[[ Exercise materials open ]]

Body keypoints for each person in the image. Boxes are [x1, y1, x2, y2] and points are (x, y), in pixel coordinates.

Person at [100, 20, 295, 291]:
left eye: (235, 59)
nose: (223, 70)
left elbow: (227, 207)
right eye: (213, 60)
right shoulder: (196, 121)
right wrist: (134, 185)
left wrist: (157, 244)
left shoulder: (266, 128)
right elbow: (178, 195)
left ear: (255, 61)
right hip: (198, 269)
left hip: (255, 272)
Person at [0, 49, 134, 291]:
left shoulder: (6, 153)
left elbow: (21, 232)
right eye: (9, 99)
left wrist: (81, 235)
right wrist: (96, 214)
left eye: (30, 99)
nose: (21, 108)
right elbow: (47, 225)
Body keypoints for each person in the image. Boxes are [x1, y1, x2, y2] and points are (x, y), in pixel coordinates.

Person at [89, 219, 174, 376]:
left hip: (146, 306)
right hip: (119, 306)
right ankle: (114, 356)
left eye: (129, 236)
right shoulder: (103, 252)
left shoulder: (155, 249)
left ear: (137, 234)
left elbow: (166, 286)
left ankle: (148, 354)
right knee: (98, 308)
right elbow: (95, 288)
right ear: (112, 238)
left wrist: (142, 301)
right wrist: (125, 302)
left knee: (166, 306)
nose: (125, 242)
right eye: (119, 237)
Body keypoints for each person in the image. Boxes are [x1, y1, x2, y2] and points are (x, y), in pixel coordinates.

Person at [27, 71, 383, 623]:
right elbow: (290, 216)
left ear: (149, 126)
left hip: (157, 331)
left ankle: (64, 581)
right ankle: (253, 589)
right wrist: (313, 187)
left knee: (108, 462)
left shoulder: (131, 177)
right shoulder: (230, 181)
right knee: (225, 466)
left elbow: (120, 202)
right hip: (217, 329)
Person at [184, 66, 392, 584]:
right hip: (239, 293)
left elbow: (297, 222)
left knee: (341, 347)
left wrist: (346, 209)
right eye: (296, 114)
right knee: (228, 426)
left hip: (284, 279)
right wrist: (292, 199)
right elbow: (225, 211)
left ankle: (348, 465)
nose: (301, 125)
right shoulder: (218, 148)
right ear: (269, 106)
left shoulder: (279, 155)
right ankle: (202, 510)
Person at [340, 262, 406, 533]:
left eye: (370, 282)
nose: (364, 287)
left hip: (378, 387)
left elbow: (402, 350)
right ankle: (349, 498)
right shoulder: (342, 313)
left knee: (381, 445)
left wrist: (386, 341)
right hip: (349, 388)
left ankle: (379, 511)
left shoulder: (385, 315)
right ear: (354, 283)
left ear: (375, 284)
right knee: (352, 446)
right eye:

[[ Exercise materials closed ]]

Please reproduce the lines from the line with "left ankle: (348, 465)" to the line with "left ankle: (379, 511)", both ends included, exactly as they appear above.

left ankle: (348, 465)
nose: (301, 125)
right shoulder: (218, 148)
right ear: (269, 106)
left shoulder: (279, 155)
right ankle: (202, 510)
Person at [340, 262, 406, 533]:
left eye: (370, 282)
nose: (364, 287)
left hip: (378, 387)
left elbow: (402, 350)
right ankle: (349, 498)
right shoulder: (342, 313)
left knee: (381, 445)
left wrist: (386, 341)
right hip: (349, 388)
left ankle: (379, 511)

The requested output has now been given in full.